C'est la « première fois » que la CEDH «se prononce sur une législation (...) qui autorise l'euthanasie», a commenté sur Twitter Nicolas Hervieu, juriste spécialiste du droit européen. «Tout en confirmant l'absence d'un droit de mourir, la Cour juge que rien n'interdit l'euthanasie, (si elle) est encadrée par des garanties légales», a-t-il ajouté.
Le requérant affirmait ne pas avoir été prévenu de l'euthanasie de sa mère, qu'il avait apprise le lendemain de sa mort, en avril 2012. Il avait notamment déposé une plainte au pénal, finalement classée par le parquet, celui-ci estimant que l'euthanasie «s'était déroulée selon les prescrits légaux» belges, rappelle la Cour.

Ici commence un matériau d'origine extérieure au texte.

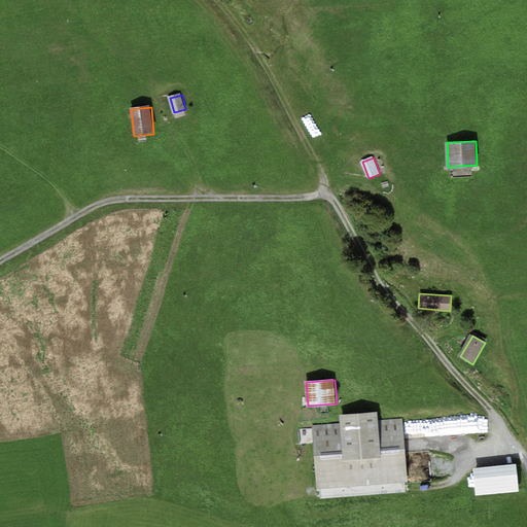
[(343,423),(316,425),(321,486),(409,480),(405,417),(380,419),(380,412),(342,415),(343,423)]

Examinant les dispositions de la loi sur l'euthanasie belge, en vigueur depuis 2002, la Cour a jugé que celles encadrant «les actes et la procédure préalables à l'euthanasie» constituaient «en principe un cadre législatif propre à assurer la protection du droit à la vie des patients tel qu'exigé par l'article 2 de la Convention» (droit à la vie). Elle estime encore «qu'il ne ressort pas des éléments dont elle dispose que l'acte d'euthanasie de la mère du requérant, pratiqué conformément au cadre légal belge établi, ait été effectué en méconnaissance des exigences de l'article 2».
La Commission de contrôle, juge et partie ?
En revanche, les juges européens ont pointé des «défaillances» dans l'examen «a posteriori de l'euthanasie pratiquée», opéré par la Commission fédérale de contrôle et d'évaluation de l'euthanasie : selon la CEDH, la législation ne garantit pas à cet organe une indépendance suffisante. En effet, la loi belge «n'empêche pas le médecin qui a pratiqué l'euthanasie de siéger» en son sein «et de voter sur la question de savoir si ses propres actes étaient compatibles avec les exigences matérielles et procédurales du droit», relève la CEDH, qui a condamné Bruxelles à payer 2211,30 euros pour frais et dépens au requérant.
Un des membres de cette même Commission avait déjà démissionné en 2018, après que ses pairs ont refusé de transmettre à la justice le cas d'un médecin ayant euthanasié, sans son consentement, une patiente atteinte de démence et de Parkinson. «La commission ne remplit pas son rôle. Elle se prend pour un juge. Elle n'élargit pas l'application de la loi euthanasie, elle la viole» avait alors déclaré le membre démissionnaire de la CFCEE.
Commentant les statuts de cette Commission, l'avocat et essayiste Erwan Le Morhedec pointe ainsi le rôle ambigu qu'entretient la CFCEE à l'égard de l'autorité judiciaire : «Sur quelle base, dans un État de droit, cette Commission peut-elle concevoir son propre rôle comme “un tampon entre les médecins et le pouvoir judiciaire” ? Selon quelle logique peut-on faire tampon/écran à la justice ?», demandait l'auteur de Fin de vie en République (éditions du Cerf, 2022).
La Belgique doit veiller, à présent, à mettre en conformité ses mécanismes de contrôle avec les exigences rappelées par la Cour. «Quand la CEDH condamne un État, il y a ensuite une surveillance de l'exécution du jugement. C'est le Comité des ministres du Conseil de l'Europe qui a la charge de cette surveillance. La Belgique devra donc montrer au Comité des ministres qu'elle a agi afin de remédier aux dysfonctionnements de la Commission fédérale de contrôle et d'évaluation de l'euthanasie», précise au Figaro Nicolas Bauer, chercheur associé au Centre européen pour le droit et la justice, qui est intervenu auprès de la Cour dans cette affaire.